Personally, I would escape the opening and closing square brace to ensure that the meaning is clear.
That's because the [ and ] characters are used to build the search pattern.
See :h pattern and use the help file pattern.txt to try the following experiment:
Searching for the "[9-0]" pattern (without quotes) using /[0-9] will match every digit from 0 to 9 individually (see :h \[)
Now, if you try /\[0-9] or /[0-9\] you will match the whole pattern: a zero, an hyphen and a nine inside square brackets. That's because when you escape one of [ or ] the operator [*] ceases to exist.
Using your search pattern, /{'div'}{'div'}{'div'}[1\] and /{'div'}{'div'}{'div'}\[1] should match the same pattern which is the one you want, while /{'div'}{'div'}{'div'}[1] matches the string {'div'}{'div'}{'div'}1.
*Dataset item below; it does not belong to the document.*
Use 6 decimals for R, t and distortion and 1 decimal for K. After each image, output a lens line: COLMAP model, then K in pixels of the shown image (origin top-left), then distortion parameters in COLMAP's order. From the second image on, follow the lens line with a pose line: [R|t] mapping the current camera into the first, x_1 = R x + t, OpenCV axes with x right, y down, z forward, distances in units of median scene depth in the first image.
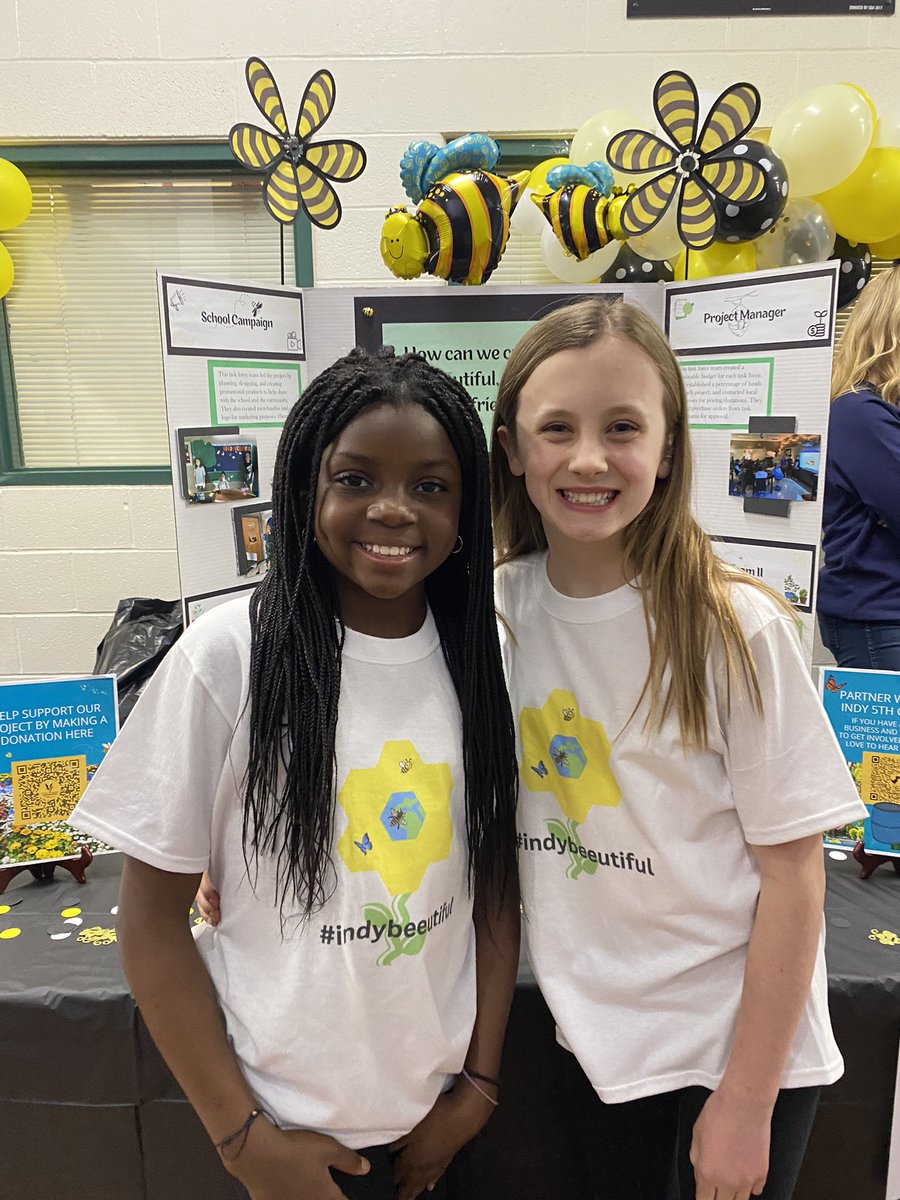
lens RADIAL K [[940.6, 0, 450.0], [0, 940.6, 600.0], [0, 0, 1]] dist [0.125357, -0.157758]
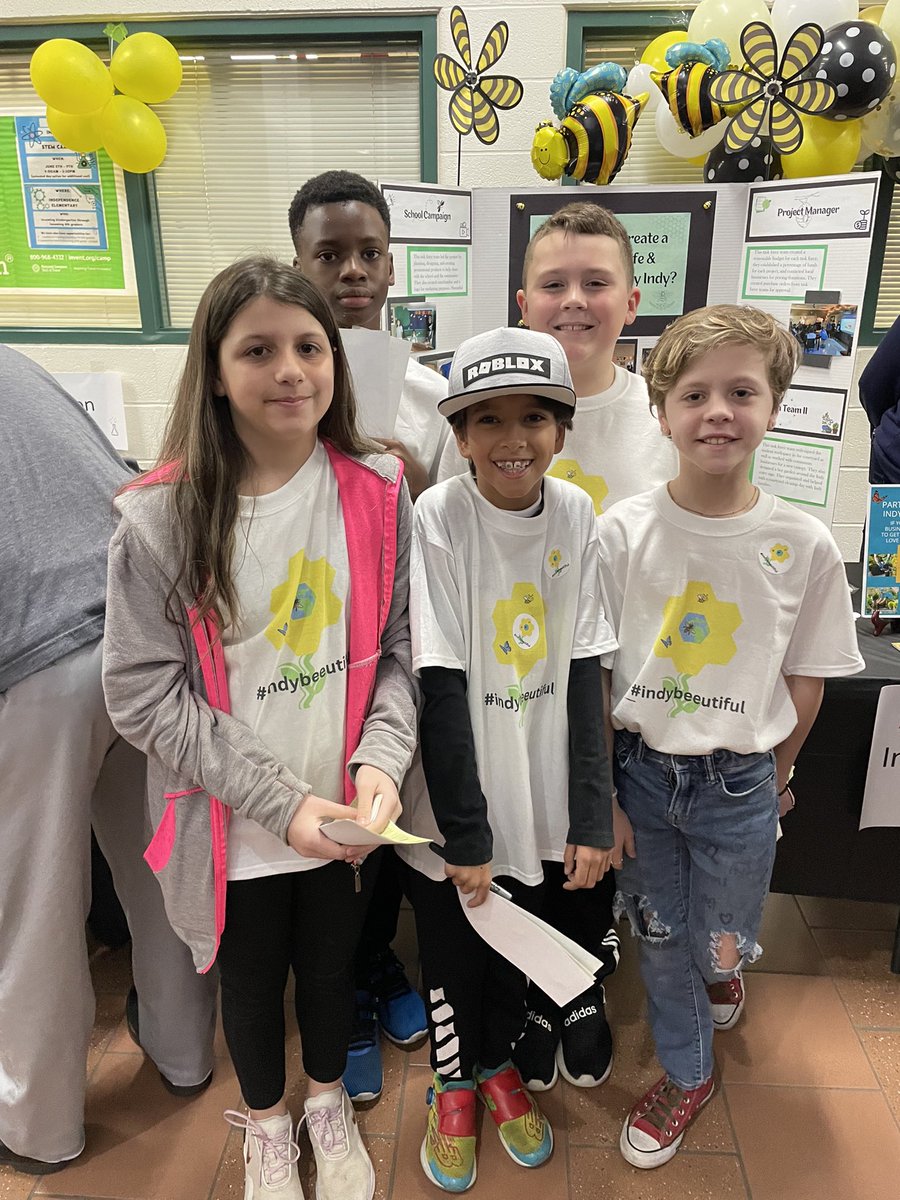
lens RADIAL K [[940.6, 0, 450.0], [0, 940.6, 600.0], [0, 0, 1]] dist [0.125357, -0.157758]
pose [[0.994893, 0.041447, -0.092036, -0.038759], [-0.029222, 0.991029, 0.130416, 0.072209], [0.096616, -0.127060, 0.987178, -0.408313]]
In order to avoid being caught by these special characters in regular expressions, you can try using the very magic flag.
E.g.:
:%s/\V{'div'}[1]/replacement/
Notice the \V flag at the beginning of the line.
Because the square brackets mean that vim thinks you're looking for any of the characters inside. This is known as a 'character class'. By escaping either of the square brackets it lets vim know that you're looking for the literal square string ending with '[1]'.
Ideally you should write your expression as:
%s/{'div'}{'div'}{'div'}\[1\]/replacement string/
to ensure that the meaning is completely clear.